— What this task involves —
In the records, find every line with the word "controller" and copy it out.
------ Input for this task
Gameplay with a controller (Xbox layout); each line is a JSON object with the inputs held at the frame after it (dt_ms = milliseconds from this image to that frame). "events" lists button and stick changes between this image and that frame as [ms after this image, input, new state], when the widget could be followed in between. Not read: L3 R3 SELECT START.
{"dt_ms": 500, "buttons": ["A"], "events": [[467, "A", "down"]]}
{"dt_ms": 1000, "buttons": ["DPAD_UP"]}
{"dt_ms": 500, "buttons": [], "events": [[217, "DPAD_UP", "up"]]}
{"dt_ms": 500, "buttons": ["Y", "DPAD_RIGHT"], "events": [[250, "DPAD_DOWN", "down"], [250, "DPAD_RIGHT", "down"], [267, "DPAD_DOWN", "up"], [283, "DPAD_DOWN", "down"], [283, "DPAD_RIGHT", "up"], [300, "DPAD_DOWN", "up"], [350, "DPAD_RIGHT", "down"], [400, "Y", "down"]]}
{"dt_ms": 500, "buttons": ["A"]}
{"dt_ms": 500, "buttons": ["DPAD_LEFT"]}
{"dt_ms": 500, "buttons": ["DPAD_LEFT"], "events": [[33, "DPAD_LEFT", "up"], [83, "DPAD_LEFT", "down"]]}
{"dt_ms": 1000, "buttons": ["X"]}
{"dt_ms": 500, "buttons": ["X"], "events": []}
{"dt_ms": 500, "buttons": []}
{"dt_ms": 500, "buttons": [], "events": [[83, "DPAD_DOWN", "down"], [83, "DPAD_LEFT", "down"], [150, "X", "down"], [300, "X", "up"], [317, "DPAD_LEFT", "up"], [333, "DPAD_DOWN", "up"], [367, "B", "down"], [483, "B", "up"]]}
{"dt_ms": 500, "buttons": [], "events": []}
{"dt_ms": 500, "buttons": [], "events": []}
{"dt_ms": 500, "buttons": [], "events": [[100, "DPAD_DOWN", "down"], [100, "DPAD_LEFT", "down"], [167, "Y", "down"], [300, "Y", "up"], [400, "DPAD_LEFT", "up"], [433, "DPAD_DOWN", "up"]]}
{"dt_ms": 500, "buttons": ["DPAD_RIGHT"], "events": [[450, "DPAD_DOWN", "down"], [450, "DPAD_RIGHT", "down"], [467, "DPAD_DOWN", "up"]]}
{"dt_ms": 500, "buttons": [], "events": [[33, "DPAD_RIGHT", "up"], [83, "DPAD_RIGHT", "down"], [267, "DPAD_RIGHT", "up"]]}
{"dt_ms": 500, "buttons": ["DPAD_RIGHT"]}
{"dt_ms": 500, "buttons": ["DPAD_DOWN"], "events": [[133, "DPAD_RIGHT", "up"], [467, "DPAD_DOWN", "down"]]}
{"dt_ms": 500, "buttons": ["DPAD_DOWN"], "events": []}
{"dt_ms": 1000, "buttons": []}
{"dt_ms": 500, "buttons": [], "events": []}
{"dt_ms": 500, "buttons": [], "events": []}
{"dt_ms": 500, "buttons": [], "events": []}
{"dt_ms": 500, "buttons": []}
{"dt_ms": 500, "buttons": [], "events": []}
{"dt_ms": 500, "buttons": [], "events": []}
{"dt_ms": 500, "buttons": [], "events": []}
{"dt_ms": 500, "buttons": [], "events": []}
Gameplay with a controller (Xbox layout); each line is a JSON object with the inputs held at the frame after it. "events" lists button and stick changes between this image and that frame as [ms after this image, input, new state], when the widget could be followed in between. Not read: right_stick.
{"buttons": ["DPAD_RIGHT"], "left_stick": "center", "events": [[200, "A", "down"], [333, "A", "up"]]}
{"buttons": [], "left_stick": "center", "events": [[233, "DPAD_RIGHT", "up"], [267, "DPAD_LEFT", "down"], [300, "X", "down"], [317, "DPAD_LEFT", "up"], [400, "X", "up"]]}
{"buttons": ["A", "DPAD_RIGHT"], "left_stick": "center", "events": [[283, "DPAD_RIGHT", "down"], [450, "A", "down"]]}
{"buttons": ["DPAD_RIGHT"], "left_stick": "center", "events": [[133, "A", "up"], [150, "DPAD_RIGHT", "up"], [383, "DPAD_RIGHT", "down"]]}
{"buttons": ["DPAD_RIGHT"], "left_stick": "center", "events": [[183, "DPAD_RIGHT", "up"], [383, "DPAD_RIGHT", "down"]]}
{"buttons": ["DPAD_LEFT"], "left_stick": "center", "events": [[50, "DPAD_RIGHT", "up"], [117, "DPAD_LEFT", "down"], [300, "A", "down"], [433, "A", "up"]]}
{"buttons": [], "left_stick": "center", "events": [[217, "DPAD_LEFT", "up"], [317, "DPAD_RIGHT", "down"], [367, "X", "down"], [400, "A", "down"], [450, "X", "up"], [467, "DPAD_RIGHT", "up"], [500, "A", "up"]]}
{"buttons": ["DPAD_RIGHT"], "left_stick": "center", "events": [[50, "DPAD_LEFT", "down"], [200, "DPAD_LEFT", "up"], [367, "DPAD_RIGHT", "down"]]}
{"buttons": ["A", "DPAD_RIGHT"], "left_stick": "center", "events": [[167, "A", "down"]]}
------------
— Task output —
Gameplay with a controller (Xbox layout); each line is a JSON object with the inputs held at the frame after it (dt_ms = milliseconds from this image to that frame). "events" lists button and stick changes between this image and that frame as [ms after this image, input, new state], when the widget could be followed in between. Not read: L3 R3 SELECT START.
Gameplay with a controller (Xbox layout); each line is a JSON object with the inputs held at the frame after it. "events" lists button and stick changes between this image and that frame as [ms after this image, input, new state], when the widget could be followed in between. Not read: right_stick.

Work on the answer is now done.